Facebook and family law

Social media certainly has the capacity to get people into legal difficulties.

The High Court found last week that a tweet posted by Sally Bercow was libellous, and as a result, she is going to be paying out damages for those 140 costly characters posted on the Twitter website.

In the family law world last week, the Court of Appeal decided in a case called Re M, that a father should be sentenced to 3 months in prison, suspended for 2 years, because of a posting on his Facebook page.  This parent had promised to the court during contact proceedings that he would not publish specific information on his Facebook page.  He gave an undertaking to the court, and the court found that he had deliberately breached that undertaking.

Facebook is said to have 31 million monthly active users in the UK, half of the population, and so it is of course going to factor in many “facebook and family law” cases. I carried out a search for a few recent cases in family law which feature Facebook to give you an indication of the type of impact that this networking site is having on court cases, on a daily basis across the UK.

In a case in February called Re B* in the Court of Appeal, evidence was heard as to whether a father had or had not submitted a friend request to his daughter. The judge concluded that the father had sent the friend request, and that this one of various breaches by the father of injunctions made by the court, and as a result that he should be subject to a suspended three month prison sentence.

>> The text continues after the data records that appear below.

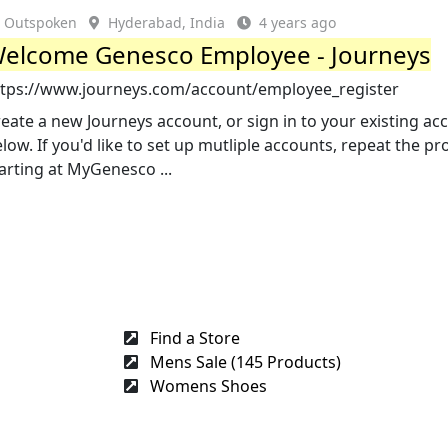
Outspoken
Hyderabad, India
4 years ago
elcome Genesco Employee - Journeys
ttps://www.journeys.com/account/employee_register
eate a new Journeys account, or sign in to your existing ac
low. If you'd like to set up mutliple accounts, repeat the pr
arting at MyGenesco ...
Find a Store
Mens Sale (145 Products)
Womens Shoes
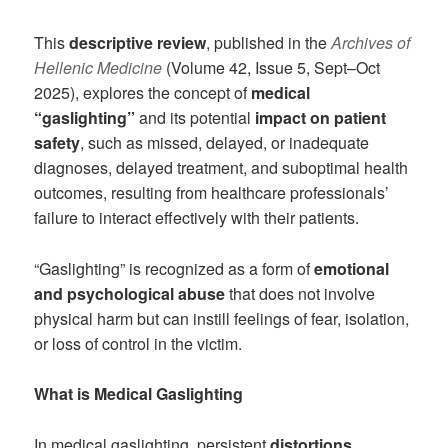
This
descriptive review
, published in the
Archives of
Hellenic Medicine
(Volume 42, Issue 5, Sept–Oct
2025), explores the concept of
medical
“gaslighting”
and its potential
impact on patient
safety
, such as missed, delayed, or inadequate
diagnoses, delayed treatment, and suboptimal health
outcomes, resulting from healthcare professionals’
failure to interact effectively with their patients.
“Gaslighting” is recognized as a form of
emotional
and psychological abuse
that does not involve
physical harm but can instill feelings of fear, isolation,
or loss of control in the victim.
What is Medical Gaslighting
In medical gaslighting, persistent
distortions,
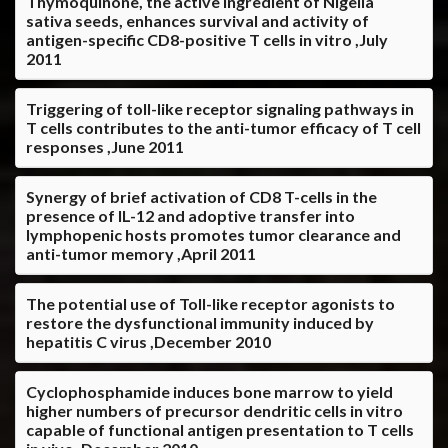
Thymoquinone, the active ingredient of Nigella
sativa seeds, enhances survival and activity of
antigen-specific CD8-positive T cells in vitro ,July
2011
Triggering of toll-like receptor signaling pathways in
T cells contributes to the anti-tumor efficacy of T cell
responses ,June 2011
Synergy of brief activation of CD8 T-cells in the
presence of IL-12 and adoptive transfer into
lymphopenic hosts promotes tumor clearance and
anti-tumor memory ,April 2011
The potential use of Toll-like receptor agonists to
restore the dysfunctional immunity induced by
hepatitis C virus ,December 2010
Cyclophosphamide induces bone marrow to yield
higher numbers of precursor dendritic cells in vitro
capable of functional antigen presentation to T cells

The case of B v A**, which came before the High Court at the end of last year, deals with an application by a father for a return of his child to the US from Pakistan.  The father’s legal representatives relied on Facebook “evidence” to demonstrate to the court that the child might be brought to the UK by the mother, and asked the court to make an order that would restrict the mother’s liberty and freedom of movement. The “evidence” from Facebook was a photograph from the mother’s sister’s Facebook page, of a building which looked like an English university plus an entry which indicated that the mother might have visited a restaurant in Coventry. The father’s solicitors ultimately had to pay £18,000 of costs for wasting time once the mother had been able to prove she had not been to the UK on those occasions.

There is no doubt that now so much personal information is freely available from the Facebook pages of those involved in family proceedings and their family members and friends, this site will continue to play an active part in family court proceedings.  It appears however from this small sample of cases that the courts are willing to act robustly when dealing with the use of social media in family law.